The Implications of PDK1-4 on Tumor Energy Metabolism, Aggressiveness and Therapy Resistance

Abstract

A metabolic shift from oxidative phosphorylation (OXPHOS) to glycolysis-known as the Warburg effect-is characteristic for many cancers. It gives the cancer cells a survival advantage in the hypoxic tumor microenvironment and protects them from cytotoxic effects of oxidative damage and apoptosis. The main regulators of this metabolic shift are the pyruvate dehydrogenase complex and pyruvate dehydrogenase kinase (PDK) isoforms 1-4. PDK is known to be overexpressed in several cancers and is associated with bad prognosis and therapy resistance. Whereas the expression of PDK1-3 is tissue specific, PDK4 expression is dependent on the energetic state of the whole organism. In contrast to other PDK isoforms, not only oncogenic, but also tumor suppressive functions of PDK4 have been reported. In tumors that profit from high OXPHOS and high de novo fatty acid synthesis, PDK4 can have a protective effect. This is the case for prostate cancer, the most common cancer in men, and makes PDK4 an interesting therapeutic target. While most work is focused on PDK in tumors characterized by high glycolytic activity, little research is devoted to those cases where PDK4 acts protective and is therefore highly needed.

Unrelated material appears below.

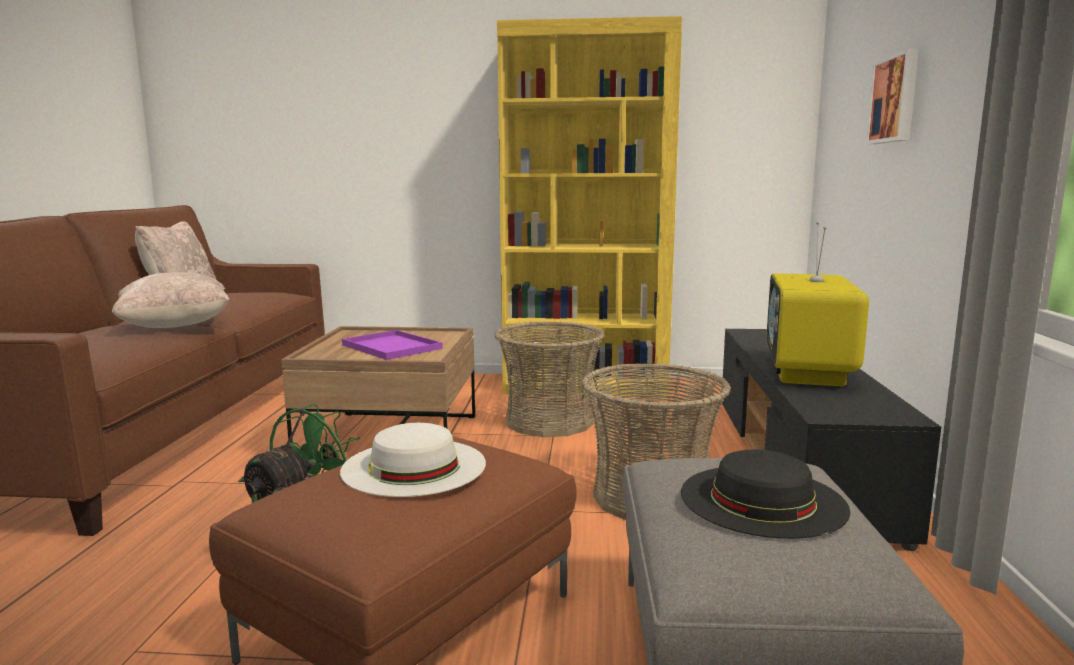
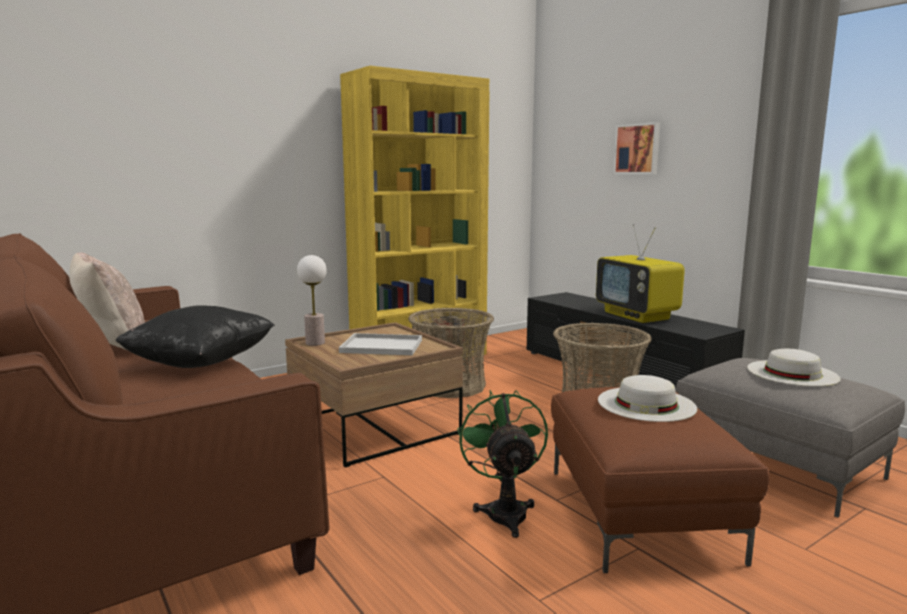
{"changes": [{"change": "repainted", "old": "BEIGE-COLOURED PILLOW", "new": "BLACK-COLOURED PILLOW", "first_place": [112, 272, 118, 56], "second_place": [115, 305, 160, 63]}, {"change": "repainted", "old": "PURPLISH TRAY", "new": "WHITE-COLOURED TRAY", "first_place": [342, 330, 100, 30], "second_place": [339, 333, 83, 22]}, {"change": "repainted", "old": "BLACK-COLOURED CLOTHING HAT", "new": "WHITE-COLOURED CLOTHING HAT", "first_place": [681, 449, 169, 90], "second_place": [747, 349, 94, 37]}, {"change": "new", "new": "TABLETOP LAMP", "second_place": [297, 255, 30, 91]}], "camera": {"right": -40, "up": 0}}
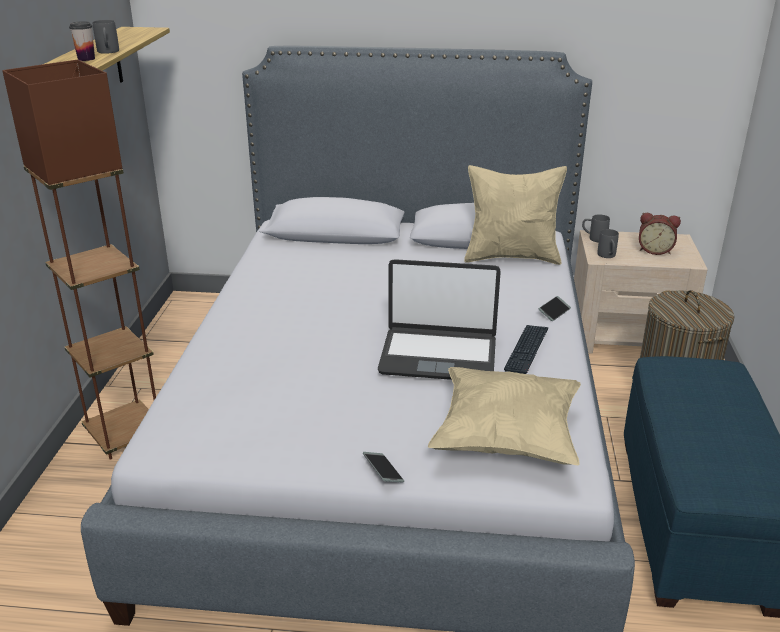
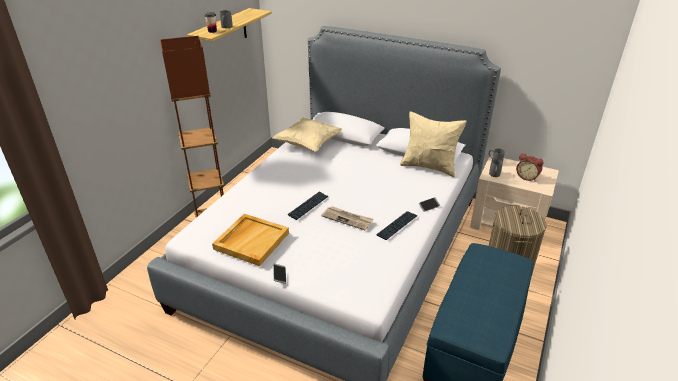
{"changes": [{"change": "swapped", "old": "LAPTOP", "new": "PRINTED PAPER", "first_place": [378, 259, 123, 121], "second_place": [321, 206, 53, 24]}, {"change": "shifted", "old": "BEIGE-COLOURED PILLOW", "first_place": [428, 367, 153, 98], "second_place": [272, 118, 70, 34]}, {"change": "new", "new": "COMPUTER KEYBOARD", "second_place": [288, 192, 40, 28]}, {"change": "new", "new": "BEIGE-COLOURED TRAY", "second_place": [212, 214, 77, 52]}], "camera": {"right": 20, "up": 5}}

Keywords: Warburg effect; aerobic glycolysis; cancer metabolism; oxidative phosphorylation; prostate cancer; pyruvate dehydrogenase kinase; therapy resistance; tricarboxylic acid cycle.

Figure 1

Simplified scheme of the mitochondrion with TCA cycle and the intersecting anaplerotic and cataplerotic reactions, OXPHOS complexes I–IV, and ATP synthase (complex V). In the mitochondrial matrix the PDC catalyzes the irreversible conversion of pyruvate, NAD+ and CoA into acetyl-CoA, NADH and CO₂. PDK inactivate the PDC by phosphorylating its E1α subunit, which hinders the entrance of acetyl-CoA into the TCA cycle. The PDC is reactivated upon dephosphorylation by PDP. Adapted from (5). Inspiration (4, 6).

Figure 2

Energy metabolism of the prostate. (A) Healthy prostate cells accumulate high amounts of zinc, which inhibit the enzyme m-aconitase and thereby truncate the TCA cycle. (B) Prostate tumor cells show lower levels of zinc, whereby the enzyme aconitase remains active and citrate can be metabolized via the TCA cycle and OXPHOS. Taken from (5), inspired by (78).